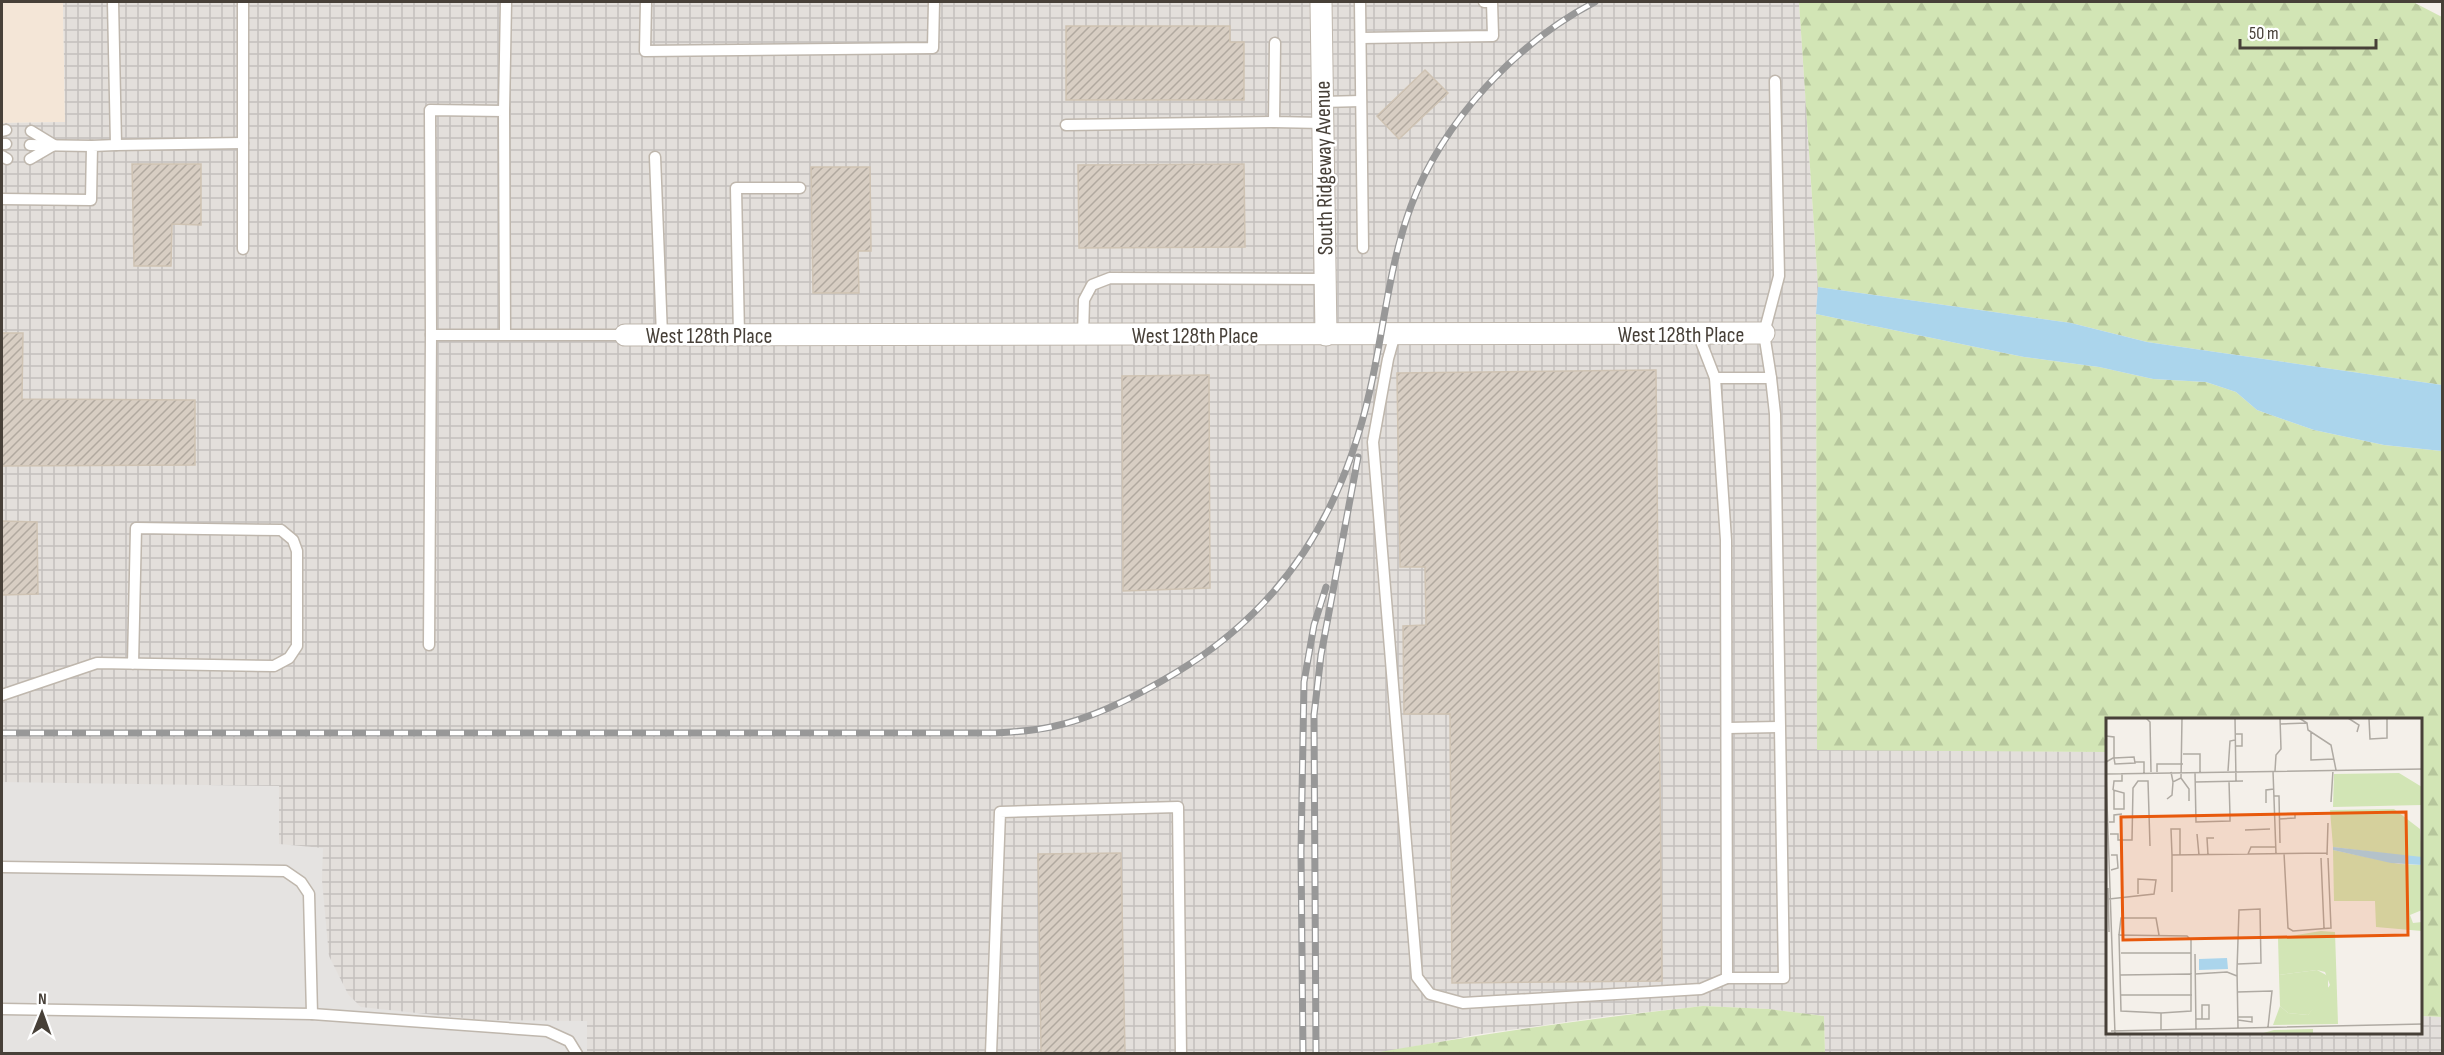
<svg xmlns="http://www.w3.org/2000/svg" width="2444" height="1055" font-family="'Sofia Sans Condensed',sans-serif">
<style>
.commercial{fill:#f4e6d7}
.industrial{fill:url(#industrial-grid)}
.forest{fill:url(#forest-firs)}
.parking{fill:#e5e3e1}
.water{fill:#abd5ec}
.building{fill:url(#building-hatch);stroke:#cfc3b3;stroke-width:1.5}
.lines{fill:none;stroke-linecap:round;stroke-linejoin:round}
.lane-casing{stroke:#bfb7ad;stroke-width:13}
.street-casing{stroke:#bfb7ad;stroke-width:23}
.lane{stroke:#fff;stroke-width:10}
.street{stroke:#fff;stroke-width:21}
.rail-casing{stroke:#989898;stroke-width:7}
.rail{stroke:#fff;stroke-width:4.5;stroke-dasharray:14;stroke-linecap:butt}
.labels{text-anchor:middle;stroke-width:5;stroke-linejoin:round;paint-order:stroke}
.street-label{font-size:22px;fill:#474038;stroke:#fff}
.inset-road{fill:none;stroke:#afaaa3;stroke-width:1.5}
.view{fill:#e8590c;fill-opacity:0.15;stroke:#e8590c;stroke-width:3}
.inset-edge{fill:none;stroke:#474038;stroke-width:3}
</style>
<defs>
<pattern id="industrial-grid" width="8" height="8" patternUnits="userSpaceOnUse" patternTransform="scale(1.5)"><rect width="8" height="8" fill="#e3dfdb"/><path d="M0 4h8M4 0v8" fill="none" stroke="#c4c0bd"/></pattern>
<pattern id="forest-firs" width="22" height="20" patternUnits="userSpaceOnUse" patternTransform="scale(1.5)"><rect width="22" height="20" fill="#d2e5b5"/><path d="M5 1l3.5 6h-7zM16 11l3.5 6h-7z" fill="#b6c69c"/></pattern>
<pattern id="building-hatch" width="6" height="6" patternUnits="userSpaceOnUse" patternTransform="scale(1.5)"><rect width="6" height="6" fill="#d8cec3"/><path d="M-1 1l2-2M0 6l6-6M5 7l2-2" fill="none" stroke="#b1a99f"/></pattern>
</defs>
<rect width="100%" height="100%" fill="#f4f0ea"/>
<!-- commercial -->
<polygon class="commercial" points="2,2 63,2 65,122 2,123"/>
<!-- industrial -->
<polygon class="industrial" points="63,2 1799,2 1818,287 1816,314 1817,749 2108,752 2108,1032 2422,1032 2422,1016 2442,1017 2442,1053 1825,1053 1824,1016 1769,1009 1703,1006 1610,1016 1481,1034 1374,1054 2,1053 2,123 65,122"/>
<!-- forest -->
<g class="forest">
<polygon points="1799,2 2413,2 2442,17 2442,385 2147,342 2071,323 1818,287"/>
<polygon points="1816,314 2024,357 2099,367 2153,379 2206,382 2236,392 2257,410 2314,430 2384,445 2442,451 2442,1017 2422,1016 2422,719 2108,719 2108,752 1817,750"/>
<path d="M1703,1006l66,3 55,7 1,37h-451c109,-19 218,-35 329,-47z"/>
</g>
<!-- parking -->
<polygon class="parking" points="2,782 279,786 279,844 323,848 322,880 329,956 348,994 361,1007 483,1020 587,1021 587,1053 2,1054"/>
<!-- water -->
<polygon class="water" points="1818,287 2071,323 2147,342 2442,385 2442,451 2384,445 2314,430 2257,410 2236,392 2206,382 2153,379 2099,367 2024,357 1816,314"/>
<!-- building -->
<g class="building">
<polygon points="1066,26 1230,26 1230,42 1244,42 1244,100 1066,100"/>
<polygon points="1425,70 1448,93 1399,139 1377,116"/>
<polygon points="132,164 201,164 201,225 172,224 171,266 134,266"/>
<polygon points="1244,164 1245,247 1079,248 1078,165"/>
<polygon points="811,167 870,167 871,251 858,251 859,293 813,293"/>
<polygon points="2,333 23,333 22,399 195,400 195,465 2,466"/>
<polygon points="1656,370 1662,981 1452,983 1450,714 1404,714 1403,626 1426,625 1425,567 1400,567 1397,373"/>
<polygon points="1209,375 1210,588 1123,591 1122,376"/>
<polygon points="2,521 37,522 38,594 2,595"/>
<polygon points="1121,853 1125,1053 1041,1053 1038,854"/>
</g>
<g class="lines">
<defs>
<g id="lane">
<polyline points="243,2 243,249"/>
<polyline points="646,2 645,51 933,48 934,2"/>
<polyline points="1360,2 1363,248"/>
<polyline points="1361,38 1493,36 1492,2 1484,2"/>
<polyline points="1275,43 1274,122 1322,123"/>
<polyline points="1322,102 1361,101"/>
<polyline points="504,111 506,2"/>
<polyline points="1066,125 1274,122"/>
<polyline points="2,131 6,130"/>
<polyline points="2,144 6,144"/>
<polyline points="30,145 92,146"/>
<polyline points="116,145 243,143"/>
<polyline points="2,156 7,159"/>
<polyline points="655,157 662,335"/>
<polyline points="30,159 54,145 31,131"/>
<polyline points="2,199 91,200 92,146 116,145 113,2"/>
<polyline points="1395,334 1388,359 1373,442 1417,977 1430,994 1463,1003 1701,989 1727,978 1784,978 1775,414 1771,378"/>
<polyline points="1698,334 1715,378 1771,378 1764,333 1779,276 1775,81"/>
<polyline points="431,335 430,110 504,111 505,334"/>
<polyline points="739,335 736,188 800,188"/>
<polyline points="1083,335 1084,300 1092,285 1110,278 1325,279"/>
<polyline points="1715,378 1726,540 1727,978"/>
<polyline points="429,645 431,335 625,335"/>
<polyline points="2,695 97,663 274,666 289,658 297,646 297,551 293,540 281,530 136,528 133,664"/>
<polyline points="1728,728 1778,727"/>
<polyline points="2,867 285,871 301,882 309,894 312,1014"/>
<polyline points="2,1009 312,1014 547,1031 569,1041 577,1054"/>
<polyline points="991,1054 1000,812 1178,807 1181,1054"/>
</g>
<g id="street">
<polyline points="1321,2 1326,335"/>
<polyline points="625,335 1764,333"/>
</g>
</defs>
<!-- lane casing -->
<use href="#lane" class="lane-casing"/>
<!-- street casing -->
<use href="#street" class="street-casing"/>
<!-- lane -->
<use href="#lane" class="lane"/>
<!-- street -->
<use href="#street" class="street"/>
<defs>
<g id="rail">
<path d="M2,733h993c19,-1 38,-2 56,-6 44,-9 88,-32 126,-55 108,-65 166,-161 193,-282 14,-61 19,-125 41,-184 32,-85 105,-163 184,-204"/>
<polyline points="1303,1054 1301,852 1304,682 1314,625 1326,587"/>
<polyline points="1316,1054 1314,715 1321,655 1358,457"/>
</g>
</defs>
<!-- rail casing -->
<use href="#rail" class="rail-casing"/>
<!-- rail -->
<use href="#rail" class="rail"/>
</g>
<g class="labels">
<!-- street labels -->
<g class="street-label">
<text transform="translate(1323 168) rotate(-91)" y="8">South Ridgeway Avenue</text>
<text x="1681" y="342">West 128th Place</text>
<text x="709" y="343">West 128th Place</text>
<text x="1195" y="343">West 128th Place</text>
</g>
</g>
<!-- overview -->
<g transform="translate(2106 718)">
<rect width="316" height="316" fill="#f4f0ea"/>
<path d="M211,252l11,6v15l-20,24 -20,-2 -8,-7 -1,-31zM207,311v5h-53l14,-4z" fill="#d2e5b5"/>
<path d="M293,55l23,14v18l-89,2 1,-33zM288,91l26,20 2,29 -89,-11 -3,-37zM227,132l66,14 23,1v45l-12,5 3,8 9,-1v9l-46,-4 -1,-26h-41zM215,213l14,1 3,92 -65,1 7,-19 8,7 20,2 22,-30 -5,-13 -8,-2 -38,5 -1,-37z" fill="#d2e5b5"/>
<path d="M227,129l89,10v8l-31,-2 -58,-13zM121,240l1,11 -29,1v-11z" fill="#abd5ec"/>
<path class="inset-road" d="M40,0l4,4 1,50M129,0l1,63M193,0l8,5 1,7 23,15 5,25M242,0l11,7 -2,7M281,1v19l-17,1 -1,-20 19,-1M174,6l27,-1M205,14v28l23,-1M129,16h7v12h-6M0,18l8,1v21l1,6 20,-1 -1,-6 -20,1h-1l-7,4M77,36h17v18M29,44h9v11M122,53l2,-30 5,-1M167,53l3,83M169,53l1,-16 5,-6 -1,-31M51,54v-8h26M65,54l2,10 8,-4 1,-60M89,54l1,50 34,-1v-6M0,56l317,-5M0,56l9,260M75,60l8,11v12M123,63l1,34 65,-1v4l-16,1M89,64l48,-1M7,72l11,3v16h-10v-18M7,72l1,-9h8v-8M168,78h5l1,47M61,81l5,-4 1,-13M225,84l2,-32M160,85v-13l8,-1M3,104h5v-7l8,-1M139,112l25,-1M4,116h8v6h14l1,-52 5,-7h10l2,65M91,116l2,21M178,135l4,75 5,3 38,-3 -3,-70M142,136l3,-7h25M5,137h6l1,13 -7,2M66,137l-1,-26h9v26M102,137l-1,-17h7M221,137l1,-32M215,140l3,70M2,170l1,44M66,174v-37l155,-2M3,181l45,-5 2,-14 -18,-1v15M13,217l2,-17h35l3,17M15,235h70v21M89,236l1,75M132,246l23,-1 -1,-54 -21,1 -2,60 1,58M89,256l32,-2 10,4M14,257l71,-1v37l-30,2M131,274l35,-1 -4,36M15,277h71M132,299h14v5l-14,-2M90,301h13v-14h-7v14M55,312v-17l-40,-2 -2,-76 68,1 4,4v13M5,313l312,-7"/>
<path class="view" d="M300,94l2,123 -285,5 -2,-123z"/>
<rect width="316" height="316" class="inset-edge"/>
</g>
<!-- border -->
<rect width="2444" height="1055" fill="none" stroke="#474038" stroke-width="6"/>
<!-- north arrow -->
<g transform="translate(42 1013) rotate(1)" stroke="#ffffff" stroke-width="4.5" paint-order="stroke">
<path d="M0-4.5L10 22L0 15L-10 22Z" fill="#474038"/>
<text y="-9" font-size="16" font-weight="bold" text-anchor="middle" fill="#474038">N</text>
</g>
<!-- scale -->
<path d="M2240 39v9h136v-9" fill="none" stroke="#474038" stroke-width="3"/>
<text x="2249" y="39" font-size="18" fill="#474038" stroke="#ffffff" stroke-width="4.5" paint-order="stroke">50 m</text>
</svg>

————

__TASK REQUIREMENTS__. Look through the material and find each line that includes "linecap", then copy it.

__ANSWER SECTION__.
.lines{fill:none;stroke-linecap:round;stroke-linejoin:round}
.rail{stroke:#fff;stroke-width:4.5;stroke-dasharray:14;stroke-linecap:butt}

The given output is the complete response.